Take note of what these ethno-nationalists are saying: it does not matter what you believe, how you act, how you vote, or what creeds or principles you adhere to. If you belong to the wrong GROUP, you are not really an American...and you never will be. Alexander Hamilton's story is not and cannot be Lin-Manuel Miranda's, and to claim spiritual ownership of it is an affront to them. Barack Obama's presidency is an asterisk to them--a blip--and the current president's efforts to undo every accomplishment of that administration has nothing to do with political policy--it's about ethnic cleansing. Whether he says that or believes it, large numbers of his followers do, and it is explicitly why they follow him. That is what so-called conservatism has turned into. There are things they want to conserve, all right--we just need to be very mindful of what those things are.

And if we put up with it? Shame on us. If we participate in it in our own way, responding to other people's tribal retreats by circling our own wagons in smaller and smaller magic circles of "us," then shame on us even more.

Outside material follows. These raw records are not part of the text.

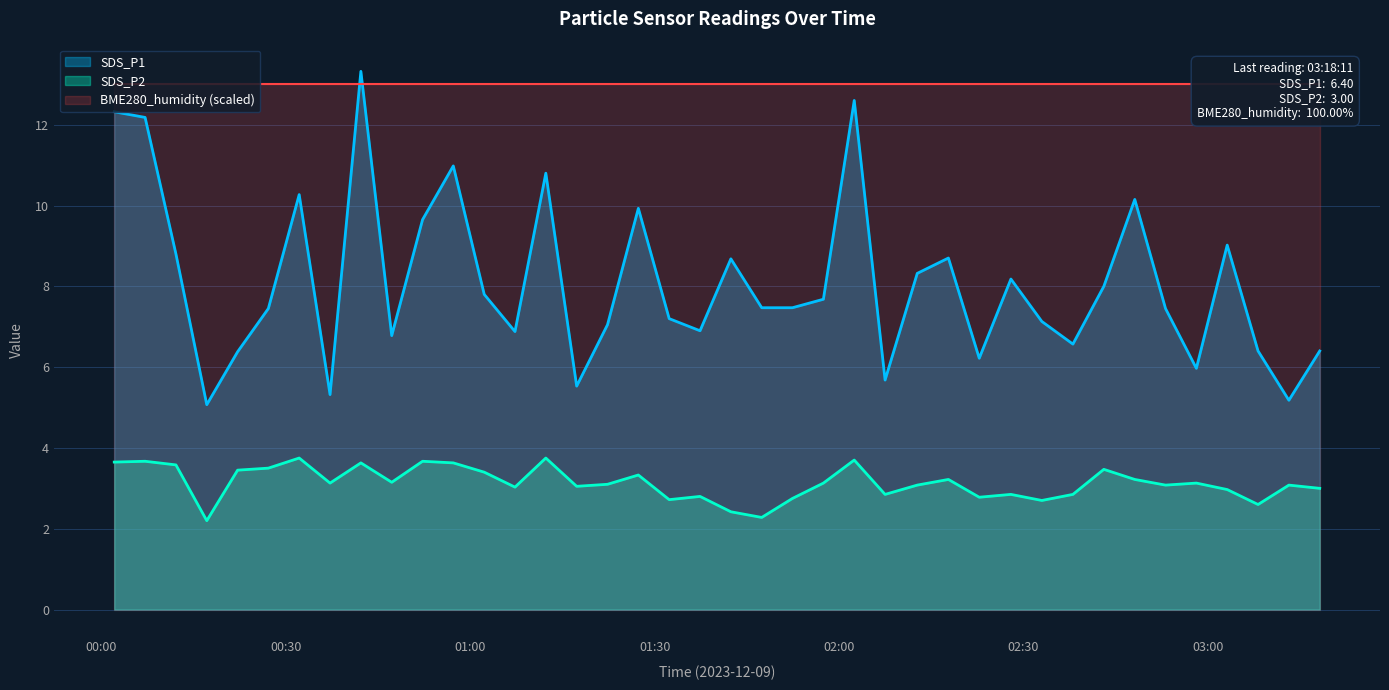

What is the average value of the SDS_P1 series?

8.1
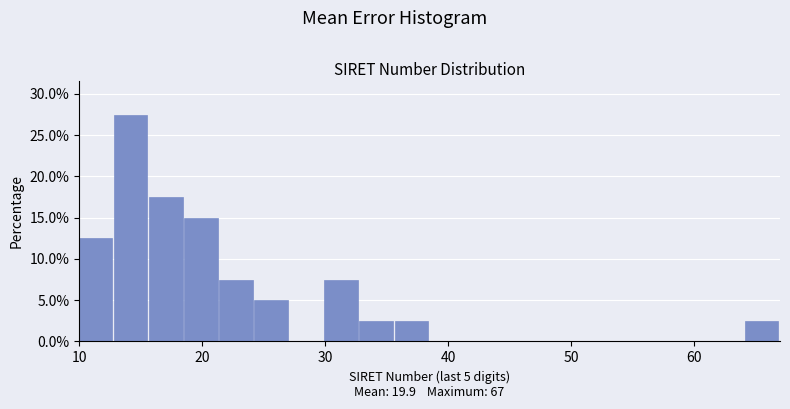

Around what value on the x-axis is the tallest bar? Give the approximate position of its centre, as read against the axis.

14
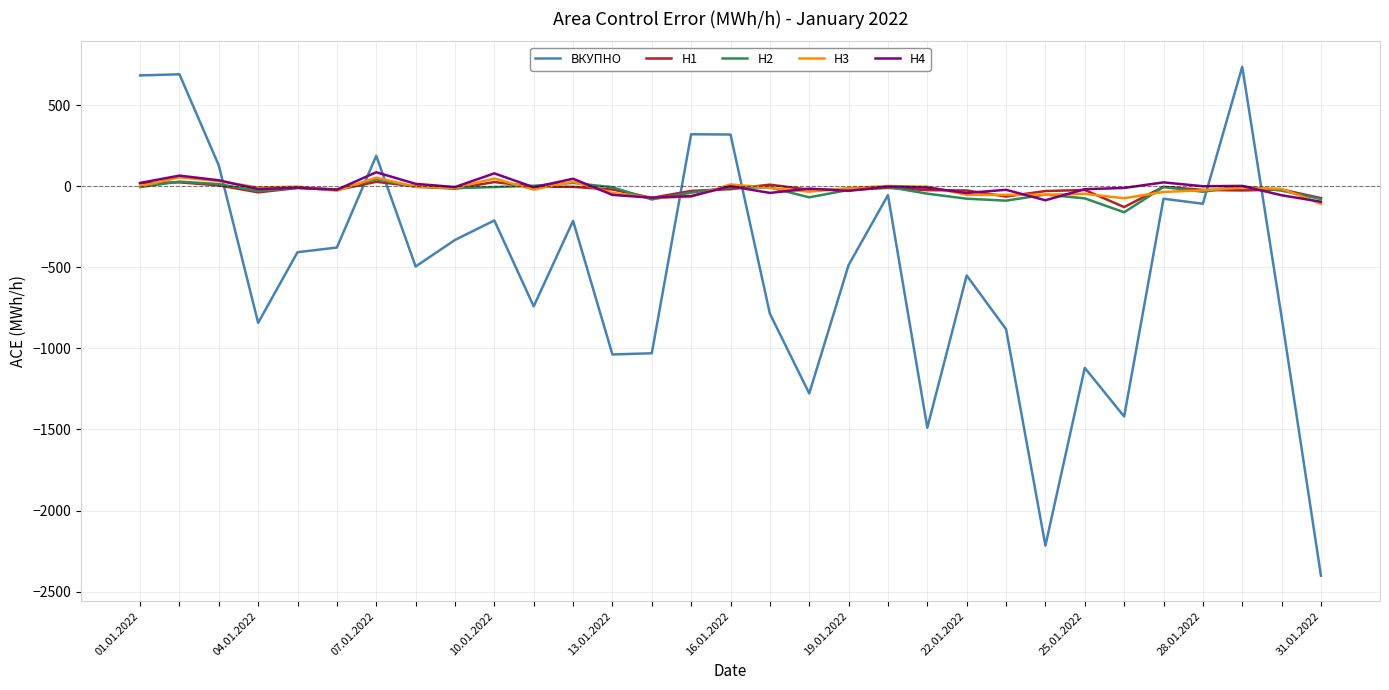

What is the minimum value for H4?

-96.0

Because...where will it lead? Will we have to change the Great Seal on our dollar bills?  Give up those the old, Latin phrases that no one bothers to teach anymore? Novus ordo seclorum? A new order of the ages? No. Sorry. The new world is just the old world, transplanted. We've chosen to resurrect all the old, comfortable hatreds. E pluribus unun? Out of many, one? No. Sorry. We've chosen to remain many. E Pluribus Pluribus. Get off my lawn.

And how will we redesign the Great Seal itself?  The fierce eagle, with thirteen arrows grasped—together—in a single talon, fighting a common fight, doesn’t feel right anymore. Neither does the giant pyramid, drawing Americans from all corners of the globe into a single point, with the all-seeing eye up top. Maybe instead of the pyramid, we can have a wall. A single, giant, slab—no dimension, no shading, no shape. Just a slab. And on the other side of the seal, perhaps, a giant middle finger extended—from everyone, to everyone, with the inspiring, Latin phrase: futue te ipsi.

No thank you. Not for me.

Listen, I like being a New Yorker. I like being a Jew. I like being all the distinct, different things that I am. But I also love being part of the crazy tapestry or bubbling melting pot or [insert your own metaphor here] that is America. This is my country. And I should be able to sing about it AND about my family, or my block. I am large; I contain multitudes. Yeah--I claim him as mine, too. 

Even in the middle of the fractious 1960s and 1970s, I grew up singing songs like this in school:

This is my country! Land of my birth!
This is my country! Grandest on earth!
I pledge thee my allegiance, America, the bold,
For this is my country to have and to hold.

Isn't there room in this vast, open country, to sing songs like that AND songs from our own communities? Can't we all contain multitudes?

In the Heights, I hang my flag up on display
We came to work and to live and we got a lot in common
It reminds me that I came from miles away
In the Heights
I’ve got today!
And today’s all we got, so we cannot stop


Today is all we’ve got...but we’ve got it together. Let’s not throw that away.